Originally Posted By: MileHigh
When things got really tough for me, I would think about the last thing my DB coach said, and that was "promise me you won't make any major decisions or changes while your feeling down or depressed." That really helped me focus enough to get through those stormy seas!
Don’t worry, I have no intention of making any major decisions or changes yet. I would say I’ve never been one to rush into anything but I’d be lying – I married H within 4 months of meeting him - but normally I like to think things through thoroughly before jumping in.
Originally Posted By: MileHigh
No 2x4s, but a virtual hug. ((())) Haven't seen many of those on the forums these days.
Thanks for the hug – not your testerone overload again is it? LOL
Both 50 S14 M 16 yrs (his 3rd; my 1st)
ILYBINILWY - 24 Dec 2012 H moved out - 27 Jun 2013 Legally separated - 6 Sep 2013 Closing the door and changing the locks
here's a virtual hug from me to you both as well ((((milehigh and notquitting))). Do you know sometimes I do feel like quitting but then how do I quit? I've no intention of hooking up with anyone else at the mo and it's darn hard to try and let go on H!

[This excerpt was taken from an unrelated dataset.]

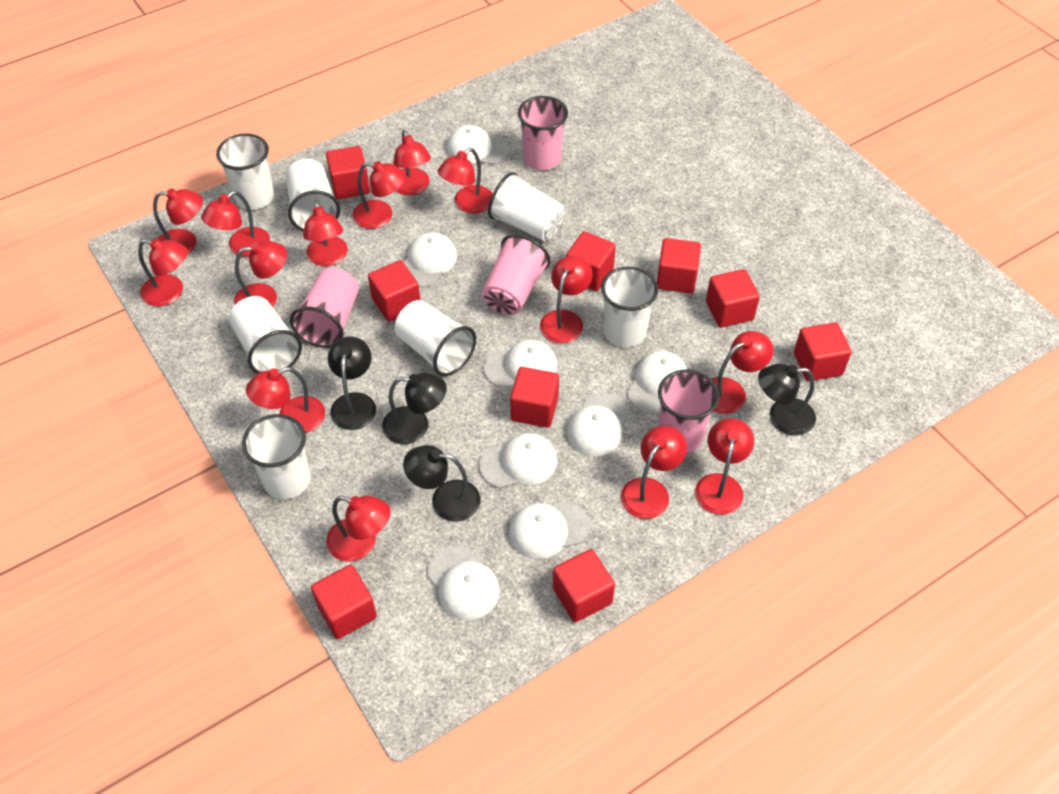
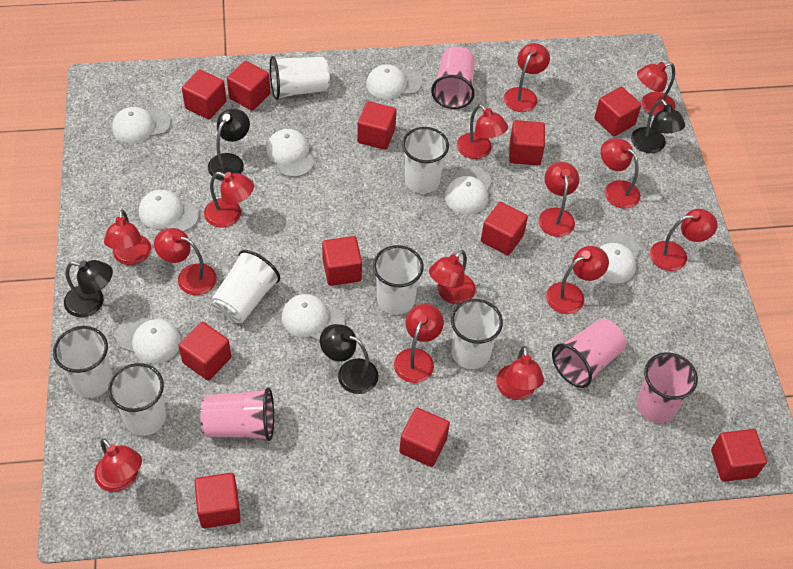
red cube: [311,564,377,639] [326,146,370,199] [368,260,420,322] [510,367,559,428] [553,549,615,622] [566,231,616,291] [657,238,701,293] [706,269,760,328] [794,322,852,381] = 9 -> [178,322,231,381] [182,69,227,119] [194,473,241,528] [227,61,270,111] [322,236,362,286] [357,101,396,150] [399,408,450,467] [481,202,528,255] [509,120,545,165] [594,87,642,136] [711,429,767,482] = 11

H47 me48 T22 M21 S20 - Got high functioning autism 3/2000 H admits to OW and moves out to live with her 11/2000 H moves back home 2/4/13 H moves out H tells me he wants D 6/13, but now he can't afford to!
Thanks for the hug, TTD. We got this. We got this. Repeat after me. Deep breath (all that yoga and meditation is getting to me). Let's all have a virtual coffee, and maybe a nice sweet treat, too, as long as we're at it.